• **TASK DIRECTIONS**: Copy out word for word the lines of the listing below, starting at the line that contains "catarinense, uma das regiões mais" and ending after the line that contains "す。どのような求人が多いのか、仕事の多いエリ", leaving out the pictures.

• **Transcribed page contents**:
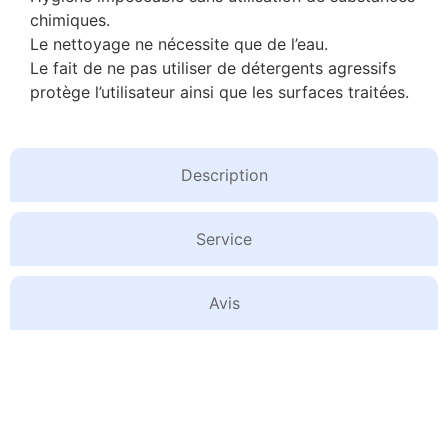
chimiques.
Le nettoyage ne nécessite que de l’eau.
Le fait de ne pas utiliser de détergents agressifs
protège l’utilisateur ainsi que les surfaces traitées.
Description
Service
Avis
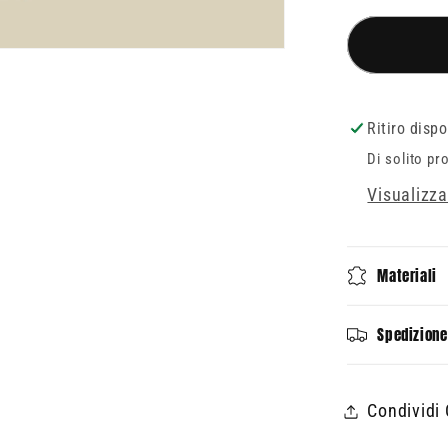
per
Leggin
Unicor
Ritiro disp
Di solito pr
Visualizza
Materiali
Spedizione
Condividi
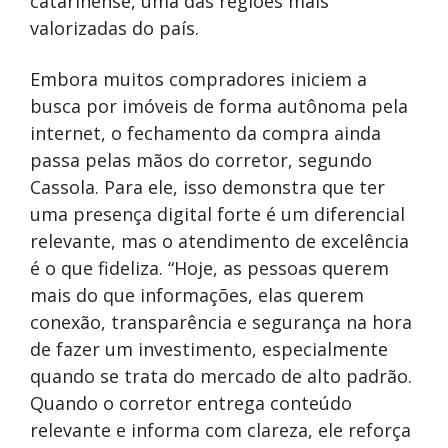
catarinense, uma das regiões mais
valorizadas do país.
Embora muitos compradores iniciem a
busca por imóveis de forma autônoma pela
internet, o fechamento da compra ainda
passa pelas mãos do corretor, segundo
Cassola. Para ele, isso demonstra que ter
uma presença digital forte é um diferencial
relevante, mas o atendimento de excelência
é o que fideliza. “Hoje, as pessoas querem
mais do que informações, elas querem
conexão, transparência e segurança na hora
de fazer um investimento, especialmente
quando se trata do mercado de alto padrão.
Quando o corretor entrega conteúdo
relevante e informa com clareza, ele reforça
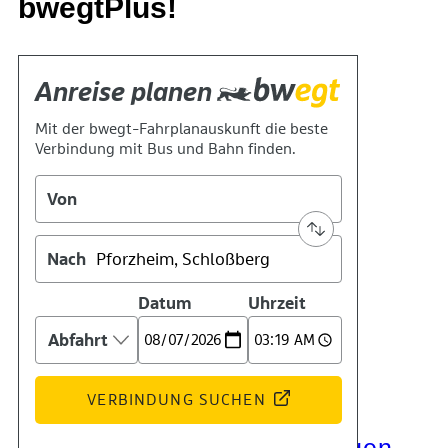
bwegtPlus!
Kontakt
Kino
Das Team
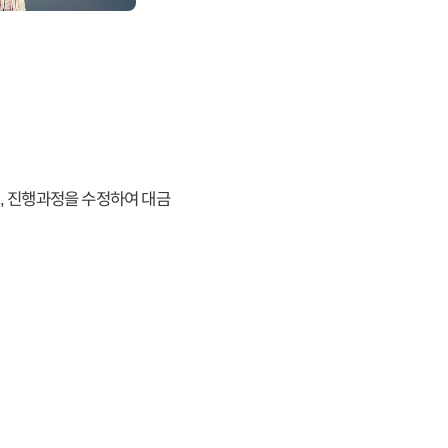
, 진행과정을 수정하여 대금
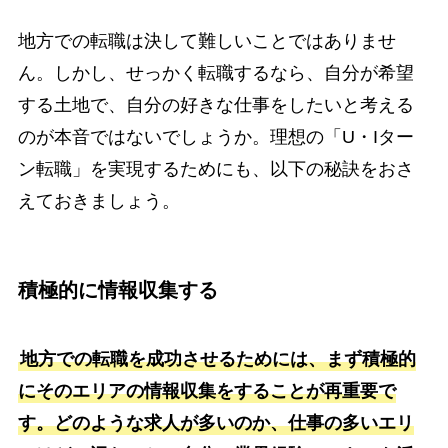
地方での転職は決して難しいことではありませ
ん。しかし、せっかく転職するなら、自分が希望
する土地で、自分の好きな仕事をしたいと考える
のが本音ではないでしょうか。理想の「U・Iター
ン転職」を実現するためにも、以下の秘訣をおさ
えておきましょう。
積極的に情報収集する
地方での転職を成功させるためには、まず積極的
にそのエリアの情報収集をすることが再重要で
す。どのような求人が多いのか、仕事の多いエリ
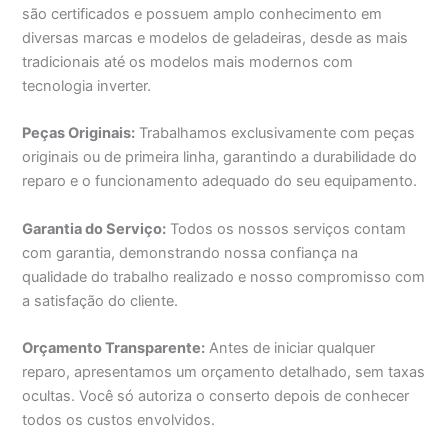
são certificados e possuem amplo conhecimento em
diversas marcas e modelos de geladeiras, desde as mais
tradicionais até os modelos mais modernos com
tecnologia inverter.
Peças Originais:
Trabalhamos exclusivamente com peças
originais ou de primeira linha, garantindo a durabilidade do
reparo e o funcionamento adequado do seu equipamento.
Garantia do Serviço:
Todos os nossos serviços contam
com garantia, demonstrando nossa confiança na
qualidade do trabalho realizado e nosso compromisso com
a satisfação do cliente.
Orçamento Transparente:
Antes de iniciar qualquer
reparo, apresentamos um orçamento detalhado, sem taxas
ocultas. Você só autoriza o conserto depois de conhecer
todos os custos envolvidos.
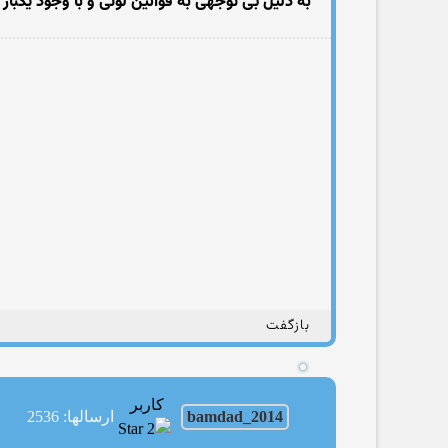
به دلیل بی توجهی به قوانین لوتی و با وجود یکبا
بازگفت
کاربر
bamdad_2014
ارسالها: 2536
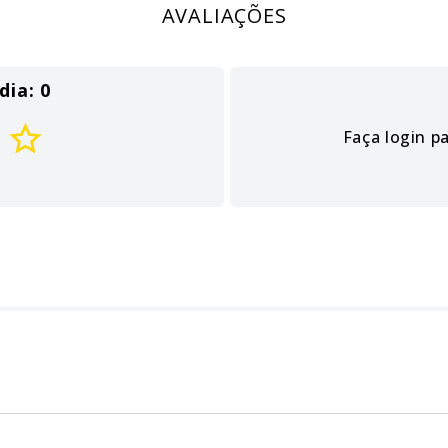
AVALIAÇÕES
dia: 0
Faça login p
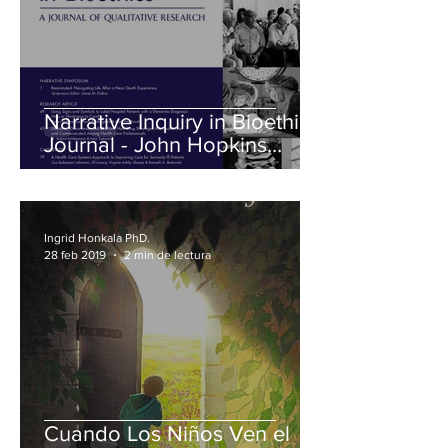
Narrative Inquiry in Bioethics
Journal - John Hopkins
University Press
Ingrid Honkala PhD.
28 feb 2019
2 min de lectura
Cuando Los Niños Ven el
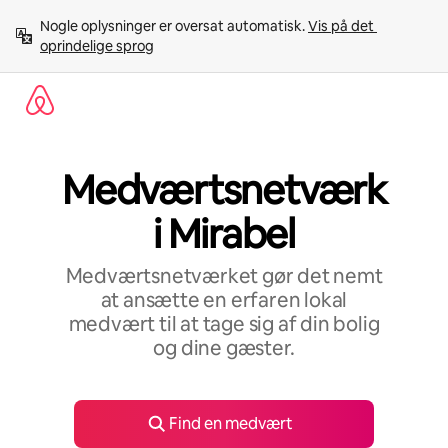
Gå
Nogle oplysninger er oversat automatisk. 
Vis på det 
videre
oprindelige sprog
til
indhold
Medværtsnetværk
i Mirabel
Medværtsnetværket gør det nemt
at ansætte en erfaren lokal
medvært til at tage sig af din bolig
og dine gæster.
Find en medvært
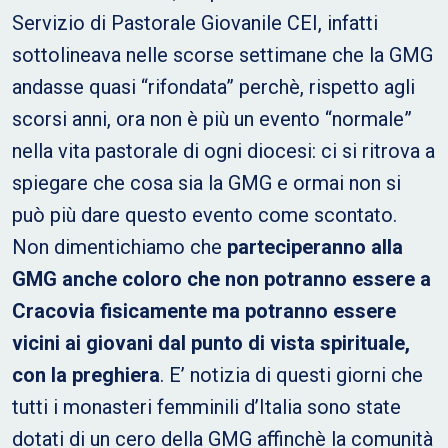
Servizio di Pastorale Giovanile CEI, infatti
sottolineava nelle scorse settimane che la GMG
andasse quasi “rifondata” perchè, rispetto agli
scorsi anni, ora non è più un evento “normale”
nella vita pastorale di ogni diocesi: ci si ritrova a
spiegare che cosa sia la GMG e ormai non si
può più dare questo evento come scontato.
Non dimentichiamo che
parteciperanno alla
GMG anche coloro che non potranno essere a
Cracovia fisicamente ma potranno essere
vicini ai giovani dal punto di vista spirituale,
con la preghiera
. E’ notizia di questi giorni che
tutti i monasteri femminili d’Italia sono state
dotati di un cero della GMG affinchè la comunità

==

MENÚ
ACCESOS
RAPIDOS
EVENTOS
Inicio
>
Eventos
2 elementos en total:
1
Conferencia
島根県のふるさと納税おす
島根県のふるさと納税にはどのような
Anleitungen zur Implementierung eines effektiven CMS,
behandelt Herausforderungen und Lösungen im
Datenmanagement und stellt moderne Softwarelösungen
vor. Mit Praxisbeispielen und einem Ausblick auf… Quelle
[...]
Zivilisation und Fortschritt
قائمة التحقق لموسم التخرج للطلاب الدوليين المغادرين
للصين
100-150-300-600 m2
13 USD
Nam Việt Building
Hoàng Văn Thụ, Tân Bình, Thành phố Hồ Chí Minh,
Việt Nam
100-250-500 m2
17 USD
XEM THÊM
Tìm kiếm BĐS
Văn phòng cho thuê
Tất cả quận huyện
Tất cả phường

• **ANSWER**:
catarinense, uma das regiões mais
valorizadas do país.
Embora muitos compradores iniciem a
busca por imóveis de forma autônoma pela
internet, o fechamento da compra ainda
passa pelas mãos do corretor, segundo
Cassola. Para ele, isso demonstra que ter
uma presença digital forte é um diferencial
relevante, mas o atendimento de excelência
é o que fideliza. “Hoje, as pessoas querem
mais do que informações, elas querem
conexão, transparência e segurança na hora
de fazer um investimento, especialmente
quando se trata do mercado de alto padrão.
Quando o corretor entrega conteúdo
relevante e informa com clareza, ele reforça
bwegtPlus!
Kontakt
Kino
Das Team
, 진행과정을 수정하여 대금
地方での転職は決して難しいことではありませ
ん。しかし、せっかく転職するなら、自分が希望
する土地で、自分の好きな仕事をしたいと考える
のが本音ではないでしょうか。理想の「U・Iター
ン転職」を実現するためにも、以下の秘訣をおさ
えておきましょう。
積極的に情報収集する
地方での転職を成功させるためには、まず積極的
にそのエリアの情報収集をすることが再重要で
す。どのような求人が多いのか、仕事の多いエリ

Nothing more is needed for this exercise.